• TEXT FOR ANALYSIS
━━━━━━━━━━━━━━━━━━━━

LUIS FERNANDO GÓMEZ-STERN AND IGNACIO MEDINA
Rafael Manzano Prize 2013

Ignacio de Medina and Fernandez de Cordoba, Duke of Segorbe, and the architect Luis Fernando Gomez-Stern were the Laureates of this Prize in 2013 for their restoration works in the huge complex of domestic buildings known today as Casas de la Judería, in Seville.

VIDEO on Luis Fernando Gómez-Stern and Ignacio Medina and the Casas de la Judería Complex in Seville

Video made by Irene Pérez-Porro Stillman presenting the work for which Ignacio de Medina and Luis Fernando Gomez-Stern have been awarded the Rafael Manzano Prize 2013.

━━━━━━━━━━━━━━━━━━━━

Saved entries

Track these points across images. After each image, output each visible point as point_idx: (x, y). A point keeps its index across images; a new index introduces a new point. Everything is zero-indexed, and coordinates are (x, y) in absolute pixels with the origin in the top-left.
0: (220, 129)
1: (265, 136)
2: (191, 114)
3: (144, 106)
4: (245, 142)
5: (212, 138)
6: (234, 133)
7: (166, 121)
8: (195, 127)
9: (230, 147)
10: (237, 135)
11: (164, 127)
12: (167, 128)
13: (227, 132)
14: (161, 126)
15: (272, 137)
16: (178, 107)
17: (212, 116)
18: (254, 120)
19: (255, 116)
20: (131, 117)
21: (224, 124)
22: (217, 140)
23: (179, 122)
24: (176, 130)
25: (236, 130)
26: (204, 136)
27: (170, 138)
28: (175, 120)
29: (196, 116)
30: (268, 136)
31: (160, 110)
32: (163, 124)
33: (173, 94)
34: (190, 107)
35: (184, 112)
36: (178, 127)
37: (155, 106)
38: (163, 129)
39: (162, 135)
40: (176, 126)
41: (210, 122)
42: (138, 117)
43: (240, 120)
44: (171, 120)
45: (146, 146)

━━━━━━━━━━━━━━━━━━━━

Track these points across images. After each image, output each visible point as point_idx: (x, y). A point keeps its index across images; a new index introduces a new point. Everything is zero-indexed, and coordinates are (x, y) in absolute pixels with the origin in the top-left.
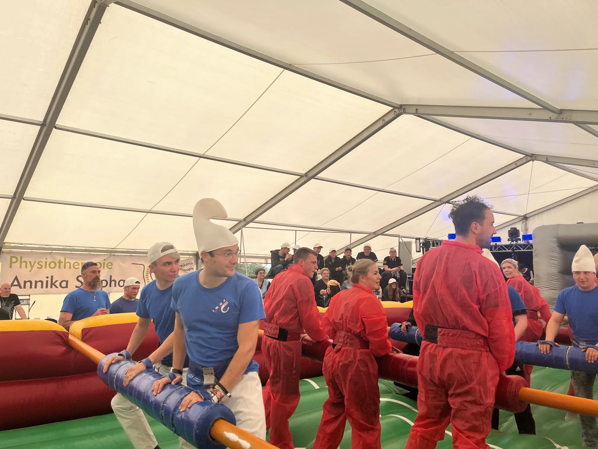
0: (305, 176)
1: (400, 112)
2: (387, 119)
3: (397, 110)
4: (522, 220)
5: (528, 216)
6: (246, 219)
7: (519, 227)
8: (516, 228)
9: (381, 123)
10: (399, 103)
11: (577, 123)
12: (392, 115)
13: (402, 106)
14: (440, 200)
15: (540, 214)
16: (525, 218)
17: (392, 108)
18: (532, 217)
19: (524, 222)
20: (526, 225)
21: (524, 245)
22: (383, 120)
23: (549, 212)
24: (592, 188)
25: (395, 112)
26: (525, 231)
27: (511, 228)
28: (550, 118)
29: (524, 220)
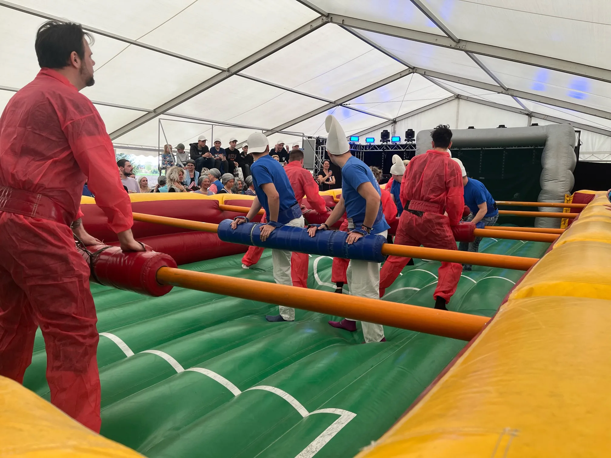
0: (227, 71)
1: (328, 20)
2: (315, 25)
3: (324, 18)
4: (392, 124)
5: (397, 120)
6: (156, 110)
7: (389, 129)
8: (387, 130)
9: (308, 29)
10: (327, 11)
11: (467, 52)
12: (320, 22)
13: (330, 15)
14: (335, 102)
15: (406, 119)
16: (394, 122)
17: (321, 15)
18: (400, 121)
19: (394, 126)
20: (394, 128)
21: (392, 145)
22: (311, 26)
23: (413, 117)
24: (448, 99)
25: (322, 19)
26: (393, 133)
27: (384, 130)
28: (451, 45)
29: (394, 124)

━━━━━━━━━━━━━━━━━━━━

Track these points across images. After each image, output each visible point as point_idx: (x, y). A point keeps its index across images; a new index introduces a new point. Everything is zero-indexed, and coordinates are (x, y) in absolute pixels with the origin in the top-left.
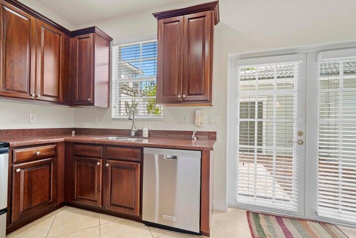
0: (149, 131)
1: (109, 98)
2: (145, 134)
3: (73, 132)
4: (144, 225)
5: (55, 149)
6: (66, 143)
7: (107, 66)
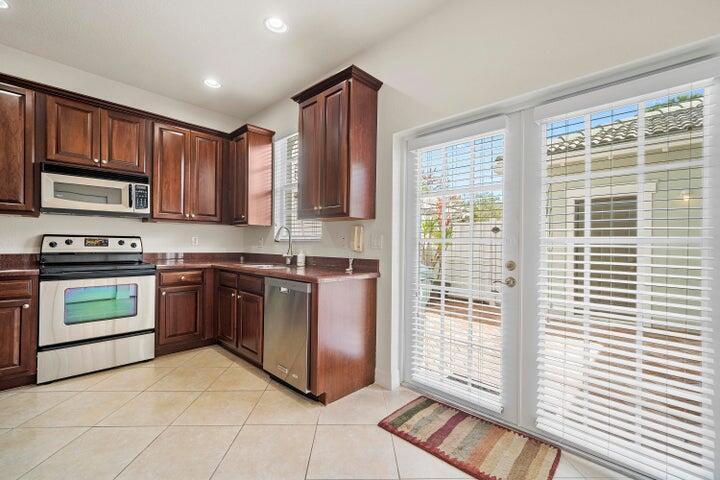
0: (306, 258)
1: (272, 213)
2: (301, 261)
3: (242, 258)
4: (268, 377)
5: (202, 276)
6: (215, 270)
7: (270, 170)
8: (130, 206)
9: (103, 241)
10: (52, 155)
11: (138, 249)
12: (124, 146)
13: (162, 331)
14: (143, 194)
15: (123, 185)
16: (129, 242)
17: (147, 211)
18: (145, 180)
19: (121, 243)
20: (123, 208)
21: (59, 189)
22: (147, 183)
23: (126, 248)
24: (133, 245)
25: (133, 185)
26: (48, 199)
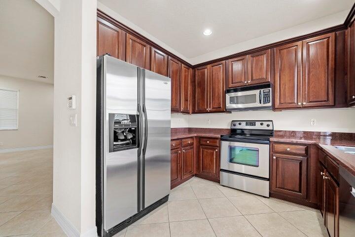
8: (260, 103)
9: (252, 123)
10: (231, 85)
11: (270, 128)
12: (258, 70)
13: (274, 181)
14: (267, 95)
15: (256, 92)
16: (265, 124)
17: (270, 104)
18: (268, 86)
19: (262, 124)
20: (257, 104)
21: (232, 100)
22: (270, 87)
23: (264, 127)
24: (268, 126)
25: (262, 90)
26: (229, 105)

━━━━━━━━━━━━━━━━━━━━

• PROMPT 1
According to the text about the Rafael Manzano Prize 2013, what complex of buildings did the laureates restore, and in which city is it?
• PROMPT 2
Translate this sentence from the text about the Rafael Manzano Prize 2013 into Spanish: "Video made by Irene Pérez-Porro Stillman presenting the work for which Ignacio de Medina and Luis Fernando Gomez-Stern have been awarded the Rafael Manzano Prize 2013."
The saved entries have no connection to the text about the Rafael Manzano Prize 2013.

• SOLUTION 1
The Casas de la Judería, in Seville.

• SOLUTION 2
Video realizado por Irene Pérez-Porro Stillman que presenta la obra por la que Ignacio de Medina y Luis Fernando Gomez-Stern han sido galardonados con el Premio Rafael Manzano 2013.